Karalek po Kolstad: Nie mogliśmy przegrać piątego meczu, na dodatek rozgrywanego w domu
W 10. kolejce Ligi Mistrzów Industria Kielce wygrała w Hali Legionów z norweskim Kolstad Håndbold 31:30. – Dwa punkty są i chyba możemy się trochę rozluźnić – powiedział po spotkaniu Artsem Karalek, obrotowy „żółto-biało-niebieskich”.
Wicemistrzowie Polski po serii trzech domowych (a czterech ogólnie) porażkach z rzędu w końcu odnieśli zwycięstwo w elitarnych rozgrywkach. Co ciekawe, ostatni do dziś triumf odnieśli... właśnie z Kolstad 17 października.
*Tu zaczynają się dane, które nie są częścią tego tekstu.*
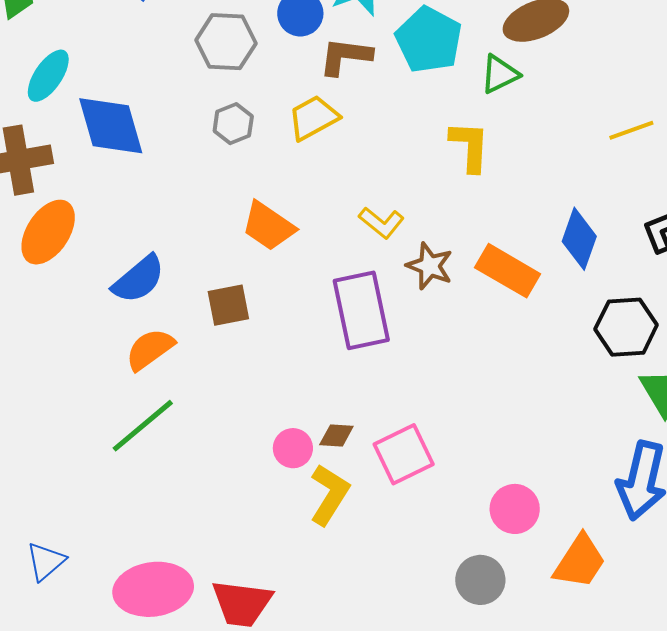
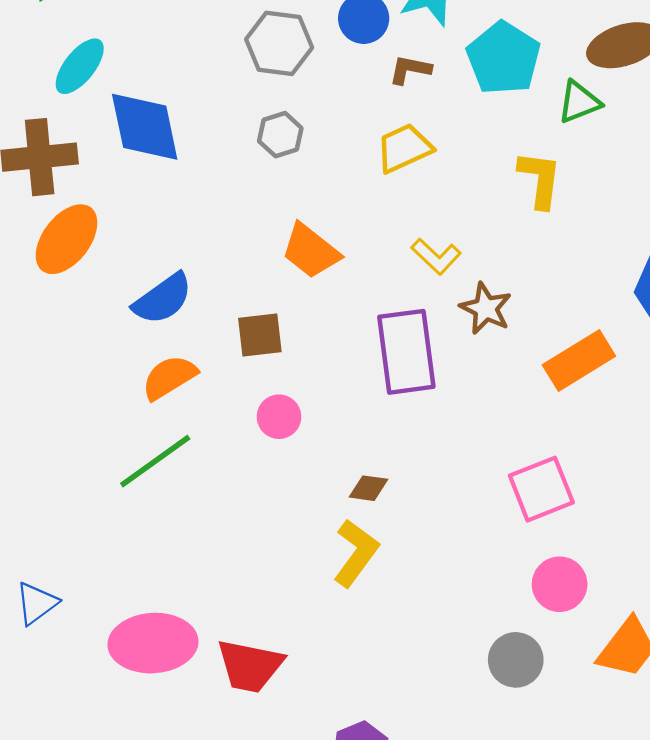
brown L-shape: (345, 56) -> (410, 70), size x0.7
yellow trapezoid: (313, 118) -> (404, 148), moved
orange rectangle: (508, 271) -> (579, 361), moved, turned -66
pink circle: (293, 448) -> (279, 417), moved
pink square: (404, 454) -> (541, 489), moved

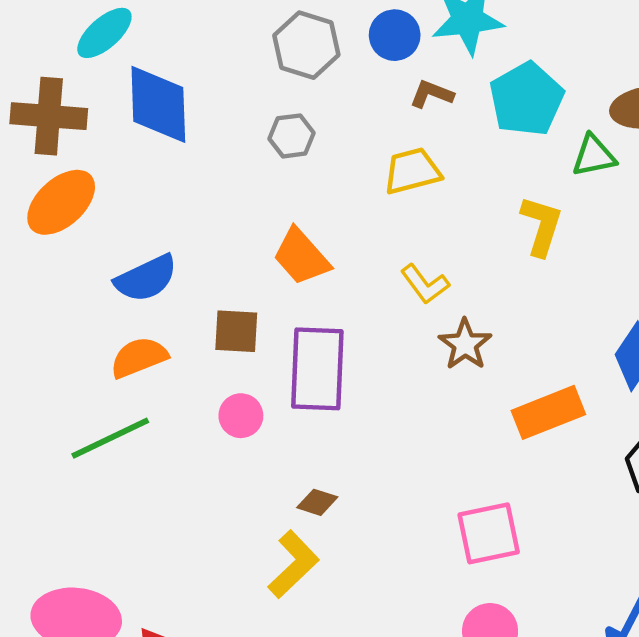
purple rectangle: (406, 352) -> (317, 369), moved

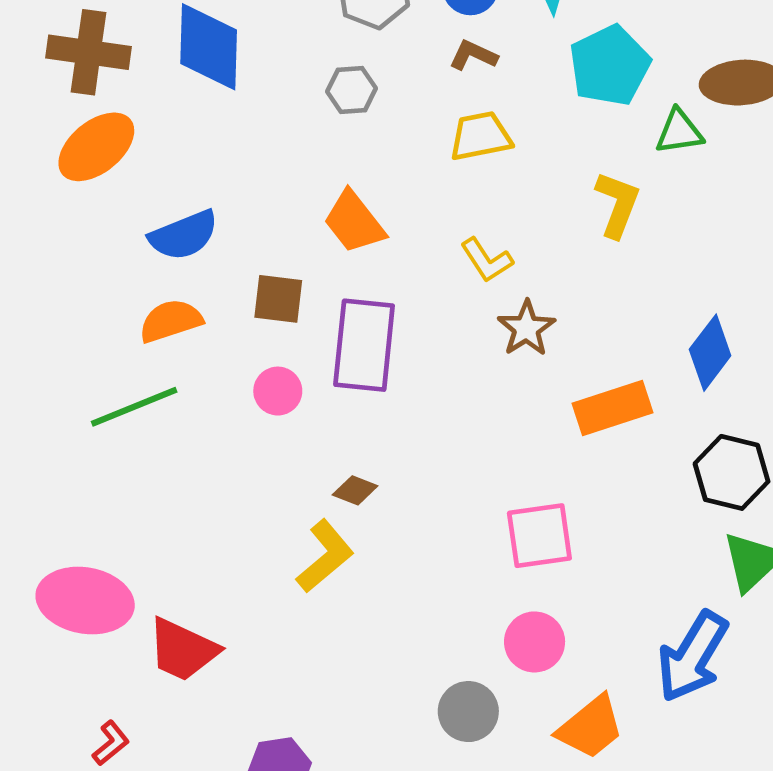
brown L-shape: (432, 94) -> (473, 55), moved

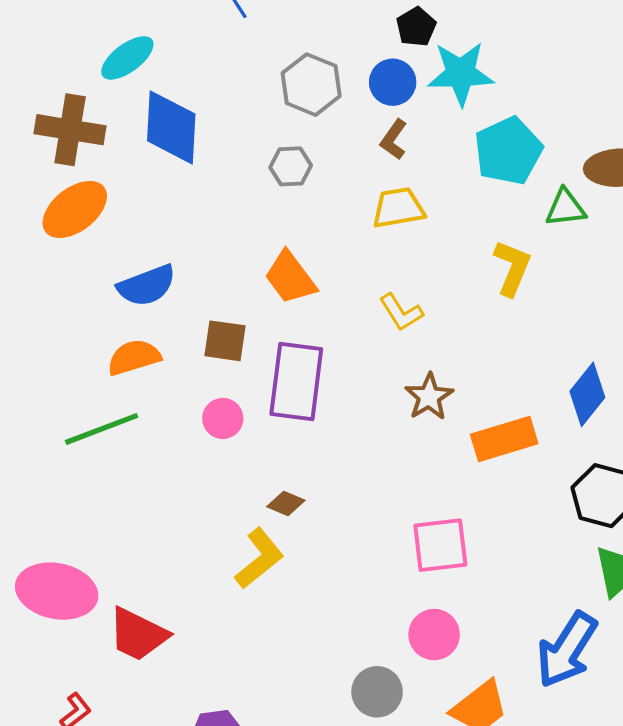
brown L-shape: (473, 55) -> (394, 140), turned -81
brown star: (526, 328) -> (429, 397), moved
– Oczywiście przeżyliśmy bardzo trudny moment, bo te cztery porażki z rzędu nie zdarzyły nam się od 2010 roku. Nie mogliśmy przegrać piątego meczu, na dodatek rozgrywanego w domu. Takie coś zabiłoby nas psychologicznie. Jednak dwa punkty są i chyba możemy się trochę rozluźnić oraz przygotować się na polską ligę – podkreślił.
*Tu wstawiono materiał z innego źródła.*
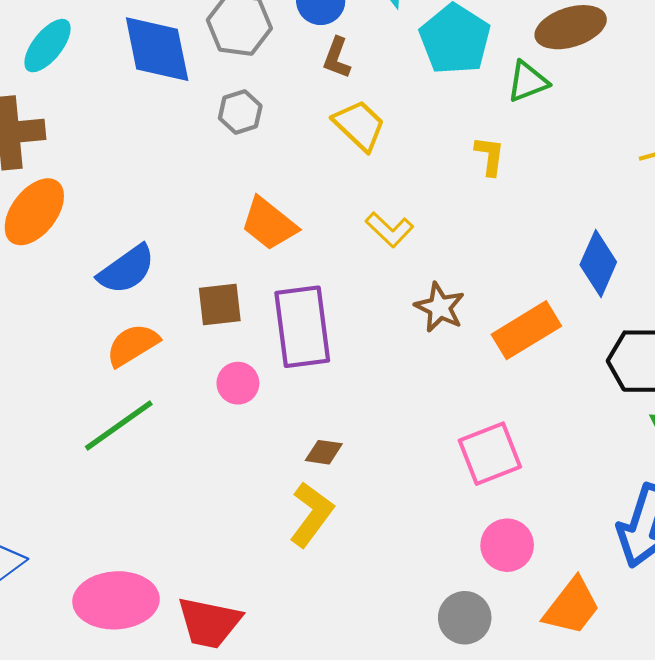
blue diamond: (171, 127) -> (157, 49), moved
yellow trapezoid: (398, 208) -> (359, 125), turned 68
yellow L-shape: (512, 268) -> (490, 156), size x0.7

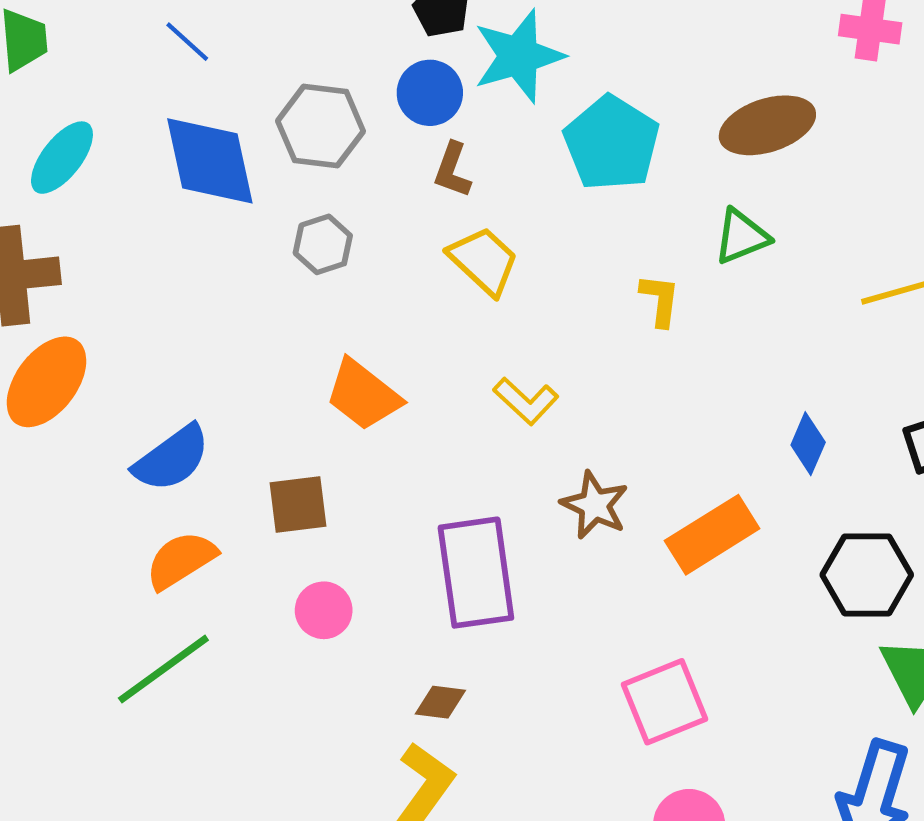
green triangle: (528, 82) -> (741, 237), moved
blue diamond: (598, 263) -> (808, 444), size x0.7
purple rectangle: (302, 327) -> (476, 573), moved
Co zdecydowało o końcowym wyniku? – Myślę, że w trakcie całego spotkania nie było jednego zawodnika, który ciągnął naszą grę. Grał dziś nasz cały zespół. Ktoś ma lepsze pięć minut, a ktoś inny trochę dłużej i w efekcie to była bardzo dobra drużynowa wygrana – zakończył Białorusin.
Już w najbliższą sobotę (7 grudnia) „żółto-biało-niebiescy” zmierzą się w Hali Legionów z Energą Borys MMTS-em Kwidzyn (początek o godzinie 18.00).